Exactement comme ils l’avaient déjà fait dans les décennies 80 et 90 lorsque les visages des leaders du Front Islamique du Salut (FIS), Abassi Madani et Ali Benhadj, trônaient à la une de la presse mondiale.
Le sursaut démocratique raté de l’Algérie
On se souvient que la révolte algérienne du 5 octobre 1988 avait brisé le carcan du parti unique, des candidats uniques et du parti-Etat totalitaire et socialisant dans la majeure partie des pays arabo-africains.
L’Algérie avait été le précurseur d’une nouvelle ère de multipartisme. Mais l’Occident colonisateur et dominateur voyait d’un mauvais œil cette démocratisation de la vie politique des pays du Sud.
Lorsque les premières élections pluralistes en Algérie ont été gagnées par le FIS, la panique a atteint son comble et le rejet de cette « insurrection électorale » fut brutal.
Des voix minoritaires, aussi bien dans le monde arabe qu’en Occident, s’étaient pourtant prononcées pour laisser se dérouler ce « laboratoire politique islamiste » en pronostiquant sa « régression féconde » et son déclin inéluctable.
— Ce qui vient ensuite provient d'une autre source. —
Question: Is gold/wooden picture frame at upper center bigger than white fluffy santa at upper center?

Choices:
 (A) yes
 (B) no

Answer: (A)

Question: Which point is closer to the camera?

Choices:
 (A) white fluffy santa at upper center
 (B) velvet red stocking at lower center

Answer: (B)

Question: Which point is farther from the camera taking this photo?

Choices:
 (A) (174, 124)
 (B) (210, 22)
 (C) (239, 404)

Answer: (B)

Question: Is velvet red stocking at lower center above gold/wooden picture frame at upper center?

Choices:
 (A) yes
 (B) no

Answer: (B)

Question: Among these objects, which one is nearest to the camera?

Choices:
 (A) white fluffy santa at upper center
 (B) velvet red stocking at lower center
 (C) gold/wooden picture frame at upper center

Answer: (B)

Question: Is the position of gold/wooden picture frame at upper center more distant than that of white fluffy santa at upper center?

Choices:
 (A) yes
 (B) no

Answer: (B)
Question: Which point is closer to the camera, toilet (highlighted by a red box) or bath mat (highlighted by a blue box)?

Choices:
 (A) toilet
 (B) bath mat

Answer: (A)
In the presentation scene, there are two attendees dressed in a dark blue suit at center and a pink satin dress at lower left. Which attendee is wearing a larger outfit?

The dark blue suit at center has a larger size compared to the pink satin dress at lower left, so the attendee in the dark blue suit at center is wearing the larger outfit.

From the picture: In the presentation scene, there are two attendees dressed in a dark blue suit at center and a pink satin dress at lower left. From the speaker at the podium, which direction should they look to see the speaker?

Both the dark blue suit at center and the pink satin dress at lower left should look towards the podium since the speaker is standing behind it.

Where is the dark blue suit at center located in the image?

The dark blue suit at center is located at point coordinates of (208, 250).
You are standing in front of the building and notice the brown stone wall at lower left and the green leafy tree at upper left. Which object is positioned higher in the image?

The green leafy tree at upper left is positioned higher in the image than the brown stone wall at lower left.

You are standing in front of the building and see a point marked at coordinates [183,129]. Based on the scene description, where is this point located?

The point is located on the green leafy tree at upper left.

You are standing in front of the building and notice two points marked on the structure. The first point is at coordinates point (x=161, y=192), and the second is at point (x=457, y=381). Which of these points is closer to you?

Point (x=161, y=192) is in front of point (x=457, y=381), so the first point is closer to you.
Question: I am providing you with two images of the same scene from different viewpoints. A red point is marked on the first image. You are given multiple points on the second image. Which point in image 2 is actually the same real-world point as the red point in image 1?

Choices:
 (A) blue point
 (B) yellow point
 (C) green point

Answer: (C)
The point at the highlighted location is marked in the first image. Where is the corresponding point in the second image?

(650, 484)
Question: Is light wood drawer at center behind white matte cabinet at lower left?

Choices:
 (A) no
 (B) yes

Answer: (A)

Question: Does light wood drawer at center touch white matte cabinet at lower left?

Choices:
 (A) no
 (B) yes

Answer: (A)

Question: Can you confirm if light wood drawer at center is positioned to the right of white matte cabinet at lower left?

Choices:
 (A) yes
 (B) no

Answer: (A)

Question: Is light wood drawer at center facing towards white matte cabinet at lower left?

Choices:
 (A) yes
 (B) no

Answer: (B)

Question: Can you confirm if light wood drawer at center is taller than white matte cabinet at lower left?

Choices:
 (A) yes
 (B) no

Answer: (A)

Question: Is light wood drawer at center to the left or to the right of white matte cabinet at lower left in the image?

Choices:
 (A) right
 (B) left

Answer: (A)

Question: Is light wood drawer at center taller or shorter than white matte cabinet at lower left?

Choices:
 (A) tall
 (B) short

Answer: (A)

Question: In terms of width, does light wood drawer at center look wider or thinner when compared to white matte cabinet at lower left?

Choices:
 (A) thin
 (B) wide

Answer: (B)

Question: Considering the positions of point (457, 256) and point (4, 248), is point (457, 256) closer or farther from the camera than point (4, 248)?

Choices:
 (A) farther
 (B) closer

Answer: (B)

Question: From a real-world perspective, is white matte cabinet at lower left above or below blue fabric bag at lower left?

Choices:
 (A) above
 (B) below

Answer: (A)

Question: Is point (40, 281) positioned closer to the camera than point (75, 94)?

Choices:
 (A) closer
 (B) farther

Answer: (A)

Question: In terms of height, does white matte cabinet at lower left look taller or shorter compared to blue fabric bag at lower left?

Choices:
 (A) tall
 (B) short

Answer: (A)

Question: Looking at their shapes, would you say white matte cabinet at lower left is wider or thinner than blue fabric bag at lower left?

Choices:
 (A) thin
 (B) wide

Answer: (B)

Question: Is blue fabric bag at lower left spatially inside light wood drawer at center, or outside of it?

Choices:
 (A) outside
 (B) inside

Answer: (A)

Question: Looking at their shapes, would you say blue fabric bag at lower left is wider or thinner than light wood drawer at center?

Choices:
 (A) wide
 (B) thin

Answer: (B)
Mais pour les tenants de la realpolitik, il était hors de question de laisser l’islamisme radical poursuivre son mouvement insurrectionnel contre les assises d’un Etat construit sur le modèle de l’Etat colonial jacobin. L’Occident ne voulait pas d’un autre exemple à l’iranienne dans l’espace sunnite et méditerranéen.
Après quelques jours de flottement suivant le premier tour des élections législatives du 26 décembre 1991, le journal gouvernement El Moudjahid rapporte cette information capitale et laconique : un entretien téléphonique du président Chadli Bendjedid avec François Mitterand et le roi Fahd d’Arabie Saoudite.
Par contre, ce qui n’était pas écrit, était leur « souhait » que le FIS ne devait pas accéder au pouvoir. Un témoin rapporta à l’auteur que c’est Chadli lui-même qui donna l’ordre au ministre de la Défense Khaled Nezzar de tout arrêter.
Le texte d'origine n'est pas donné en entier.